Even making it deep into the seventh was a big step forward for Gray. The last time he reached 6 2/3 innings was June 25, 2018, against the Rays, and he reached that point only three times in 23 starts that season. Friday's success is a reassurance for the Reds after signing Gray to a three-year, $30.5 million contract extension this offseason.
But as with Luis Castillo on Wednesday, just a couple of pitches were enough to allow the game-winning run. On his first pitch of the seventh inning, Gray hung a curveball against Starling Marte, and three batters later, Kang knocked in the game-winning run on a curveball in the middle of the zone.
"At the end of the day, I want to say it was a good outing," Gray said, "but you come away and lose a ballgame, that's all that really matters. Come away losing a ballgame, and it's not fun."
Offense streaking in wrong direction
For the third straight night and fourth time this season, the Reds were shut out by their opponent. It extended a run-scoring drought to 28 innings, the longest for the club since Aug. 5-8, 2015.
Joey Votto and Eugenio Suarez provided power to try to end that spell, doubling in the first and second innings, respectively. But Yasiel Puig's hard line-drive double play ball ended the first, and Joe Musgrove struck out two in the second on his way to eight strikeouts on the night.

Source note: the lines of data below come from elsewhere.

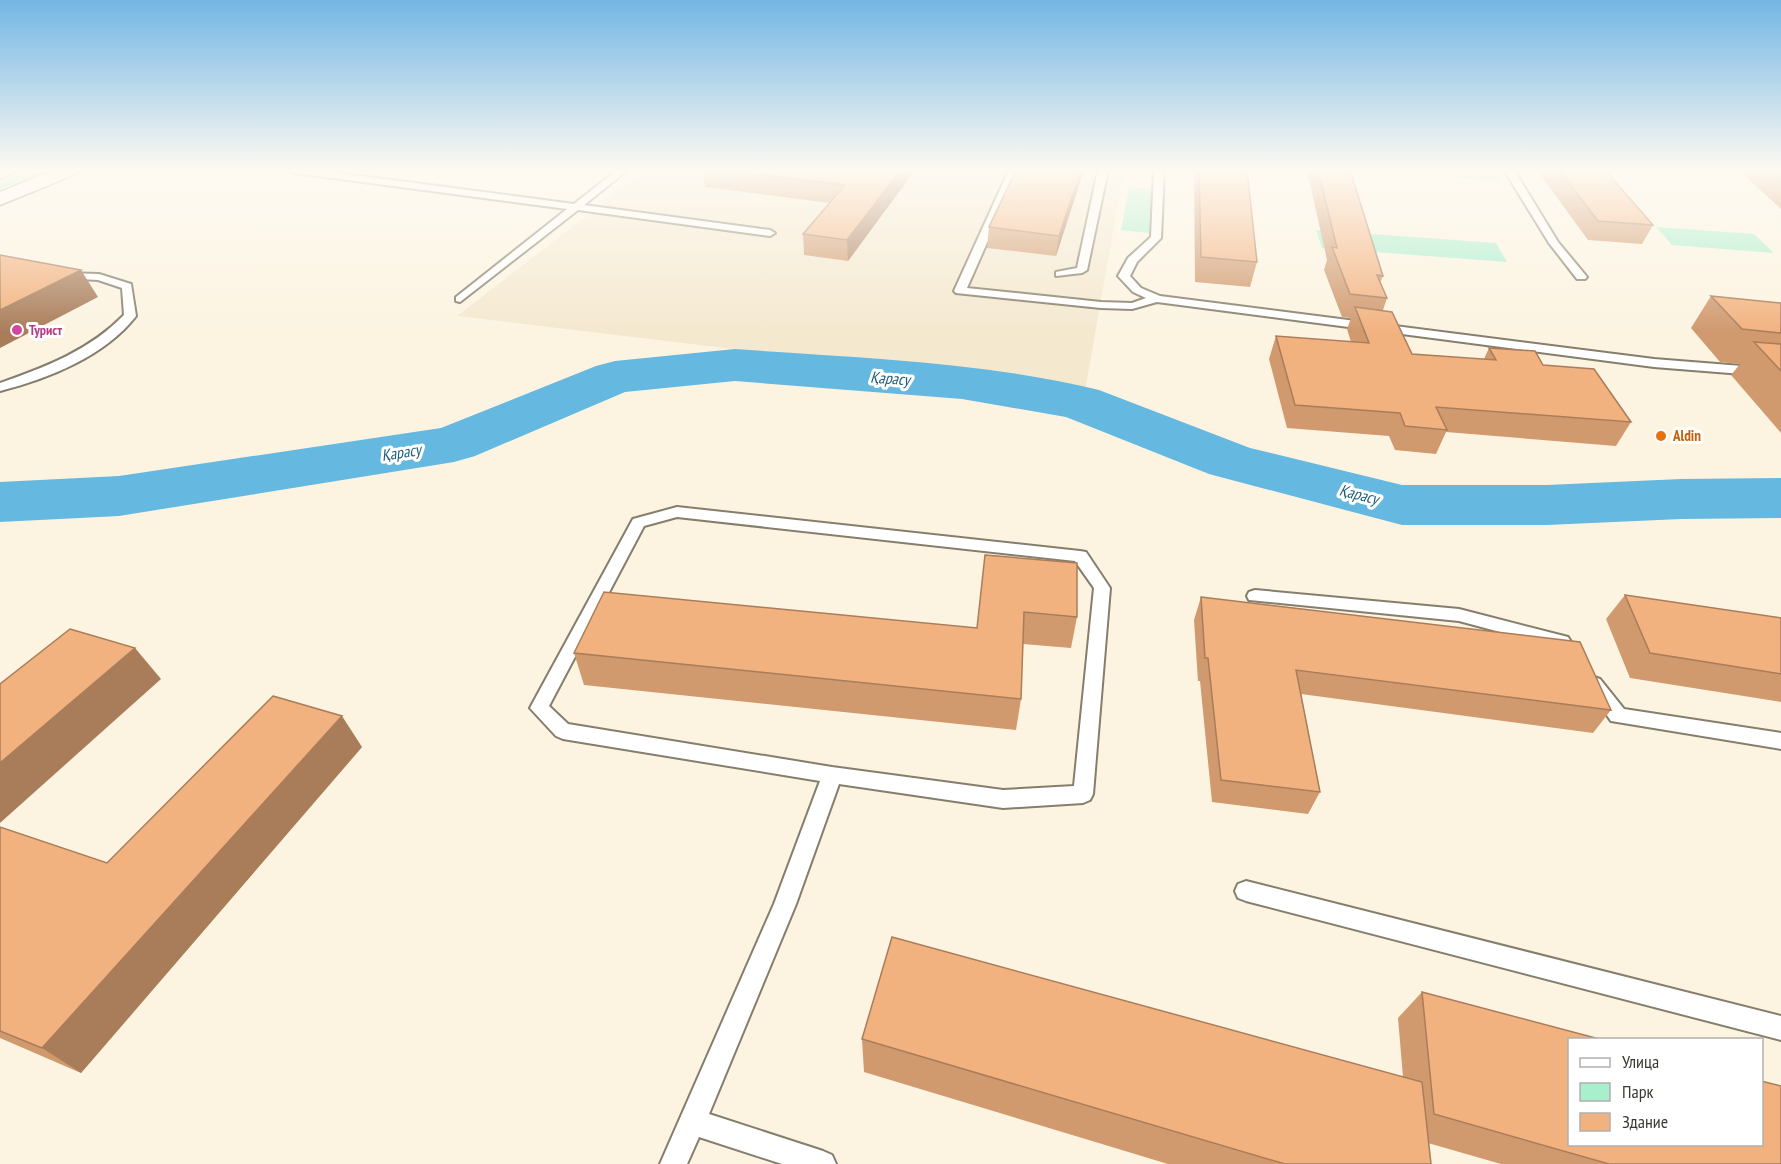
<svg xmlns="http://www.w3.org/2000/svg" width="1781" height="1164" font-family="'PT Sans Narrow',sans-serif">
	<style>
		.built { fill: #f4e8cf }
		.green { fill: #a8efce }
		.lines { fill: none; stroke-linecap: round; stroke-linejoin: round }
		.river { fill: #65b8df; fill-rule: evenodd }
		.lane-casing { stroke: #857e6d; stroke-width: 4 }
		.primary-casing { stroke: #857e6d; stroke-width: 3 }
		.lane { fill: #fff; fill-rule: evenodd }
		.primary { fill: #fff; fill-rule: evenodd }
		.wall { fill: #d0996e }
		.shaded-wall { fill: #a97d5a }
		.building { fill: #f2b280; stroke: #a97d5a; stroke-width: 1.5 }
		.hotel-dot { fill: #d1479c; stroke: #fff; stroke-width: 2 }
		.food-dot { fill: #e8710a; stroke: #fff; stroke-width: 2 }
		.labels { text-anchor: middle; stroke-width: 6; stroke-linejoin: round; paint-order: stroke }
		.far-hotel-label { font-size: 14px; font-weight: bold; fill: #b23c85; stroke: #fff; text-anchor: start }
		.food-label { font-size: 15px; font-weight: bold; fill: #c56008; stroke: #fff; text-anchor: start }
		.water-label { font-size: 16px; font-style: italic; fill: #1b5b77; stroke: #fff }
	</style>
	<rect width="100%" height="100%" fill="#fcf4e1"/>
	<!-- built -->
	<path class="built" d="M646 170H1124L1085 391 457 316Z"/>
	<!-- green -->
	<g class="green">
		<path d="M29 170H49L0 190V182Z"/>
		<path d="M1395 170H1495L1501 181 1396 173Z"/>
		<path d="M1129 187 1164 190 1158 234 1121 230Z"/>
		<path d="M1656 227 1754 234 1774 253 1672 245Z"/>
		<path d="M1316 230 1496 243 1507 262 1322 248Z"/>
	</g>
	<g class="lines">
		<!-- river -->
		<path class="river" d="M735 349C856 358 981 361 1099 390L1250 448 1402 485H1547L1681 479 1781 478V518L1681 519 1547 525H1402L1209 474 1066 417 962 399 735 381 625 392 475 456 454 462 119 516 0 522V482L119 476 441 428 596 366 615 361Z"/>
		<defs>
			<g id="lane">
				<path d="M290 170H315L574 204 617 170H628L584 205 770 230 775 233 770 236 578 210 460 302 456 301V297L567 209 295 173Z"/>
				<path d="M1009 170H1019L967 288 1101 302 1132 303 1146 298 1133 292 1118 276 1128 258 1151 237 1154 170H1164L1161 238 1137 262 1130 276 1141 288 1160 296 1654 359 1781 369V377L1654 367 1157 302 1132 309 1101 308 956 293 954 291Z"/>
				<path d="M1098 170H1108L1087 270 1082 273 1056 276V272L1077 268Z"/>
				<path d="M1504 170H1514L1558 242 1587 277 1585 279H1577L1549 243Z"/>
				<path d="M64 273 99 274 131 284 136 316C105 356 48 379 0 391V383C46 367 90 350 124 315L122 288 98 280 60 278V274Z"/>
				<path d="M677 507 1080 551 1086 552 1110 588 1093 794 1090 800 1083 803 1003 808 839 784 796 904 709 1114 823 1151 832 1155 836 1164H782L699 1137 687 1164H660L774 904 820 781 563 739 556 736 530 708 633 519ZM677 517 1075 561 1094 588 1074 786 1003 790 832 767 568 724 549 706 644 526Z"/>
				<path d="M1255 590 1459 609 1568 637 1573 645 1570 650 1564 652 1556 647 1459 621 1249 600 1247 596 1249 592Z"/>
				<path d="M1594 677 1600 679 1624 709 1781 733V749L1611 721 1585 684 1588 679Z"/>
				<path d="M1246 881 1781 1016V1040L1246 901 1238 898 1235 891 1238 884Z"/>
			</g>
			<g id="primary">
				<path d="M0 170H15L12 174 0 179Z"/>
				<path d="M54 170H79L76 174 0 205V192Z"/>
			</g>
		</defs>
		<!-- lane casing -->
		<use href="#lane" class="lane-casing"/>
		<!-- primary casing -->
		<use href="#primary" class="primary-casing"/>
		<!-- lane -->
		<use href="#lane" class="lane"/>
		<!-- primary -->
		<use href="#primary" class="primary"/>
	</g>
	<!-- wall -->
	<g class="wall">
		<path d="M703 170H915L848 261 804 255 803 234 830 203 705 187Z"/>
		<path d="M1016 170H1084L1056 256 987 248 989 227Z"/>
		<path d="M1194 170H1247L1257 262 1250 287 1195 282Z"/>
		<path d="M1307 170H1350L1383 276 1380 283 1387 298 1383 310 1412 354 1484 359 1489 348 1543 365 1631 422 1616 446 1446 432 1436 454 1395 450 1389 436 1287 428 1269 359 1276 336 1351 342 1347 329 1351 318 1342 317 1324 270 1327 260Z"/>
		<path d="M1537 170H1605L1653 225 1642 244 1588 240Z"/>
		<path d="M1745 170H1781V209L1744 175 1746 171Z"/>
		<path d="M1711 296 1781 303V433L1731 375 1740 364 1720 362 1691 328Z"/>
		<path d="M985 555 1077 617 1071 648 1023 644 1021 699 1016 730 584 685 574 653 977 628Z"/>
		<path d="M1625 595 1781 618V702L1630 678 1606 619Z"/>
		<path d="M1201 597 1611 710 1593 733 1301 694 1320 792 1308 814 1212 802 1200 681H1198L1194 620Z"/>
		<path d="M362 747 81 1073 0 1038V827L107 863Z"/>
		<path d="M1422 992 1781 1164H1501L1428 1143 1431 1164H1168L864 1072 862 1039 1403 1077 1398 1018Z"/>
	</g>
	<!-- shaded-wall -->
	<g class="shaded-wall">
		<path d="M901 170H915L848 261 847 240Z"/>
		<path d="M1081 170H1084L1056 256 1059 236Z"/>
		<path d="M81 270 98 297 0 348V310Z"/>
		<path d="M135 648 161 679 0 823V763Z"/>
		<path d="M342 716 362 747 81 1073 42 1048Z"/>
	</g>
	<!-- building -->
	<g class="building">
		<path d="M722 170H901L847 240 803 234 845 185Z"/>
		<path d="M1016 170H1081L1059 236 989 227Z"/>
		<path d="M1199 170H1247L1257 262 1201 257Z"/>
		<path d="M1318 170H1350L1383 276 1377 275 1387 298 1350 294 1332 247 1337 248Z"/>
		<path d="M1559 170H1605L1653 225 1598 221Z"/>
		<path d="M0 255 81 270 0 310Z"/>
		<path d="M1711 296 1781 303V333L1742 329Z"/>
		<path d="M1355 307 1392 312 1412 354 1496 360 1489 348 1535 351 1543 365 1594 369 1631 422 1436 407 1447 430 1405 426 1400 413 1295 405 1276 336 1369 343Z"/>
		<path d="M1754 342 1781 344V371Z"/>
		<path d="M985 555 1077 563V617L1024 612 1021 699 574 653 604 592 977 628Z"/>
		<path d="M1625 595 1781 618V674L1650 653Z"/>
		<path d="M1201 597 1580 642 1611 710 1296 670 1320 792 1221 780 1208 658H1205Z"/>
		<path d="M70 629 135 648 0 763V684Z"/>
		<path d="M273 696 342 716 42 1048 0 1031V827L107 863Z"/>
		<path d="M892 937 1422 1082 1431 1164H1285L862 1039Z"/>
		<path d="M1422 992 1603 1040H1569V1144H1761V1081L1781 1086V1164H1609L1434 1114Z"/>
	</g>
	<!-- sky -->
	<linearGradient id="sky" x2="0" y2="1"><stop stop-color="#73b6e4"/><stop offset="0.51" stop-color="#fefaf2"/><stop offset="1" stop-color="#fefaf2" stop-opacity="0"/></linearGradient>
	<rect width="1781" height="333" fill="url(#sky)"/>
	<!-- markers -->
	<circle class="hotel-dot" cx="17" cy="330" r="6"/>
	<circle class="food-dot" cx="1661" cy="436" r="6"/>
	<g class="labels">
		<!-- far-hotel labels -->
		<g class="far-hotel-label">
			<text x="29" y="335">Турист</text>
		</g>
		<!-- food labels -->
		<g class="food-label">
			<text x="1673" y="441">Aldin</text>
		</g>
		<!-- water labels -->
		<g class="water-label">
			<text transform="translate(890 378) rotate(4)" y="6">Қарасу</text>
			<text transform="translate(401 452) rotate(-9)" y="6">Қарасу</text>
			<text transform="translate(1359 494) rotate(14)" y="6">Қарасу</text>
		</g>
	</g>
	<!-- legend -->
	<rect x="1568" y="1038" width="195" height="108" fill="#ffffff" stroke="#b1b0ad" stroke-width="1.5"/>
	<rect x="1580" y="1058" width="30" height="9" fill="#ffffff" stroke="#b1b0ad" stroke-width="1.5"/>
	<text x="1622" y="1068" font-size="18" fill="#3d3a33">Улица</text>
	<rect x="1580" y="1083" width="30" height="18" fill="#a8efce" stroke="#b1b0ad" stroke-width="1.5"/>
	<text x="1622" y="1098" font-size="18" fill="#3d3a33">Парк</text>
	<rect x="1580" y="1113" width="30" height="18" fill="#f2b280" stroke="#b1b0ad" stroke-width="1.5"/>
	<text x="1622" y="1128" font-size="18" fill="#3d3a33">Здание</text>
</svg>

The Reds had just one hit the rest of the game. Their 34 hits are the fewest in the Majors, and they've averaged 1.57 runs per game in their first seven bouts.
"You can't really dwell on it. I don't really know what else to say," Bell said. "Our job is not to dwell on those things. We're trained [that way] and all our players are.
"It's why they're here, because they don't dwell on this, and they come out, they continue to work and work their way through it. We believe in them, and it's pretty much that simple for us."